%%
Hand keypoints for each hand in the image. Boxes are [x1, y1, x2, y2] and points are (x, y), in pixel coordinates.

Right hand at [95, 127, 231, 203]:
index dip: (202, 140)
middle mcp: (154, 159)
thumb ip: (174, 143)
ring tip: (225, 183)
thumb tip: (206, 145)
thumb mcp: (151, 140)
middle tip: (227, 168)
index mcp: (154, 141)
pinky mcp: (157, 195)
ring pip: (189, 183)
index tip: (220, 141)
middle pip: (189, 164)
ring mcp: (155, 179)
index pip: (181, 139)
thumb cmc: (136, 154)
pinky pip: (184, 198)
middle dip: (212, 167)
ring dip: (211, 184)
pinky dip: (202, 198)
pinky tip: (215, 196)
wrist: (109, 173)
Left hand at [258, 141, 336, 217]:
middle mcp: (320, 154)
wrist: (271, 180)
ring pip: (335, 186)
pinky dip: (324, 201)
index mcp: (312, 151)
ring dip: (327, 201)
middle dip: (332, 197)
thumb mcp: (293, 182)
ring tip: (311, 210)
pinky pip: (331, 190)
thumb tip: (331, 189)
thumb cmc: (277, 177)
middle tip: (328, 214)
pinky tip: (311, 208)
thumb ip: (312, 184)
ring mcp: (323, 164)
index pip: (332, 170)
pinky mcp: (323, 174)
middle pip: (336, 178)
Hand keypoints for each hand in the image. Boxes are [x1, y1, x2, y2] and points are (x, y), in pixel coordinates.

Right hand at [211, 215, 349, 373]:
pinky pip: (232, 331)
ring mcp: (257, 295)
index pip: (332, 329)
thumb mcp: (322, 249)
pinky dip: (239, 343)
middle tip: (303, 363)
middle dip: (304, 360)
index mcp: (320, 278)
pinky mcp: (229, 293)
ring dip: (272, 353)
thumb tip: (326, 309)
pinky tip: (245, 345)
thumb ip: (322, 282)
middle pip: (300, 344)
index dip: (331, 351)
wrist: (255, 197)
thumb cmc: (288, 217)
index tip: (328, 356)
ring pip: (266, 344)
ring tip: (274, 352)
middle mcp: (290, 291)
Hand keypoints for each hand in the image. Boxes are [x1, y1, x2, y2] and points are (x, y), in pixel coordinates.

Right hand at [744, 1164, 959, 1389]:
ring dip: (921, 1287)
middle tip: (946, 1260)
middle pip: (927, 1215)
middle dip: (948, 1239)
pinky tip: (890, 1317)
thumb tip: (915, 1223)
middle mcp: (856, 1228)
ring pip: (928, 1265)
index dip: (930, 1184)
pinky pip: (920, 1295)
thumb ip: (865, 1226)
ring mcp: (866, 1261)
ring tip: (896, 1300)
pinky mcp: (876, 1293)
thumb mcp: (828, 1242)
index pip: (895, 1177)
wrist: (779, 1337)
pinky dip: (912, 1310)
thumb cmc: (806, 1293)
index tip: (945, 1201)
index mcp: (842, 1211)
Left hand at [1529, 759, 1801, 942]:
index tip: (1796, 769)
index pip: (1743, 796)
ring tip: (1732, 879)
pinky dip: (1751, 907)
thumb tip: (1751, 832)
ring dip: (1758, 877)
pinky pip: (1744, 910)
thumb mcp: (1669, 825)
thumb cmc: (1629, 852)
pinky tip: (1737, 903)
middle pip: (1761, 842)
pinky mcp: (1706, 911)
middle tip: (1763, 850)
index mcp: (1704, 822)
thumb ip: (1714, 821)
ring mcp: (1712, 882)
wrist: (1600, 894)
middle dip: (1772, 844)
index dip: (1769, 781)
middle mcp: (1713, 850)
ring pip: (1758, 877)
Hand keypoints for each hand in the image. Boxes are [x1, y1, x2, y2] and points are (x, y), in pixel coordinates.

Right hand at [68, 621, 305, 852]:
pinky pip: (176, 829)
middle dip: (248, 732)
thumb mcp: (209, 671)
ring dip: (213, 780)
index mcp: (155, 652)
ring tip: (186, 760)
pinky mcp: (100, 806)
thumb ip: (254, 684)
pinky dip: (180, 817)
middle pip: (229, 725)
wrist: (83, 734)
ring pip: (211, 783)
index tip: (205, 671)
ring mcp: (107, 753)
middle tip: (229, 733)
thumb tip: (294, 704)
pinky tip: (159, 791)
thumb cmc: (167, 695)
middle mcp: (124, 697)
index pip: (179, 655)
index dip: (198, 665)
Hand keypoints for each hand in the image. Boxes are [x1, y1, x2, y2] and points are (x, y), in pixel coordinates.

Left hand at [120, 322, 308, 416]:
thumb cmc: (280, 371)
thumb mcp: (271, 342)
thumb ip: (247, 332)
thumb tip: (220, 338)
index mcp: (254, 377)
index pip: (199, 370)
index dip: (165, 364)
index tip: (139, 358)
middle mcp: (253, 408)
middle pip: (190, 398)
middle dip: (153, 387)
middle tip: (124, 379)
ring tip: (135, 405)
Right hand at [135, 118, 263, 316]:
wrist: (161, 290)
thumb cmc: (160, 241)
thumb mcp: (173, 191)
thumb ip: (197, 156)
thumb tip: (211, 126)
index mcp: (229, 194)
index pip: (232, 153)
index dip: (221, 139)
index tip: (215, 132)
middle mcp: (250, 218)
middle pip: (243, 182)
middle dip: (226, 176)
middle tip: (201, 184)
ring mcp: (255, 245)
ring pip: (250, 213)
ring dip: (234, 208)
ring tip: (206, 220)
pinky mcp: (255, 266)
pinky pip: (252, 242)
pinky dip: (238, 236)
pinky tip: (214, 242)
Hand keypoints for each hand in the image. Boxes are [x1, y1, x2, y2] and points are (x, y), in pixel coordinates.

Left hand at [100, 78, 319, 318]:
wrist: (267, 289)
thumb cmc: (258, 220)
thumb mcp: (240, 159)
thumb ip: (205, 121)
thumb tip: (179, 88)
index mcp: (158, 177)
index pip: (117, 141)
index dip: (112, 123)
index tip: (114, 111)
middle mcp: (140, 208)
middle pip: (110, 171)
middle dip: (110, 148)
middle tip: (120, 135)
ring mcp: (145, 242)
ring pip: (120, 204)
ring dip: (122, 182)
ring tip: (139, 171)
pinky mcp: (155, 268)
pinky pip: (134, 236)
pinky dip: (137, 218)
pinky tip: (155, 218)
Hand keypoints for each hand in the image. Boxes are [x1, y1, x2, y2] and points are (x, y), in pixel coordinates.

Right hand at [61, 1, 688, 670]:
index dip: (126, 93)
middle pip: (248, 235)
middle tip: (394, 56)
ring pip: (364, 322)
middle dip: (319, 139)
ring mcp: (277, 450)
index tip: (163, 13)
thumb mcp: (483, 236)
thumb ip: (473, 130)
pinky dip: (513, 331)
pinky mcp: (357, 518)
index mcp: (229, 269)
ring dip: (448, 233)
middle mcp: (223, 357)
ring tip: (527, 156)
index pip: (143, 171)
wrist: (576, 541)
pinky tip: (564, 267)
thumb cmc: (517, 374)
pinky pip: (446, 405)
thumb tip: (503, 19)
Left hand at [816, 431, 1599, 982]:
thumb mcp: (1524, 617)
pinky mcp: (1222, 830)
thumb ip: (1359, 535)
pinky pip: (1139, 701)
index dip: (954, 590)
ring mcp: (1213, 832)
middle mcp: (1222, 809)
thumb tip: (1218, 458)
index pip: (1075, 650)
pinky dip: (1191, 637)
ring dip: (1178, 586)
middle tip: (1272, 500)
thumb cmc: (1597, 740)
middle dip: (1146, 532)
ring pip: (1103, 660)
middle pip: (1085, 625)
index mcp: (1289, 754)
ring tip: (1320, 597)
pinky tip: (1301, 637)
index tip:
%%
▶ [WHAT TO PRODUCE]: Throughout the material above, report each line holding the word "Left".

▶ [COMPLETED EXERCISE]:
Left hand at [258, 141, 336, 217]:
Left hand at [1529, 759, 1801, 942]:
Left hand at [120, 322, 308, 416]:
Left hand at [100, 78, 319, 318]:
Left hand at [816, 431, 1599, 982]:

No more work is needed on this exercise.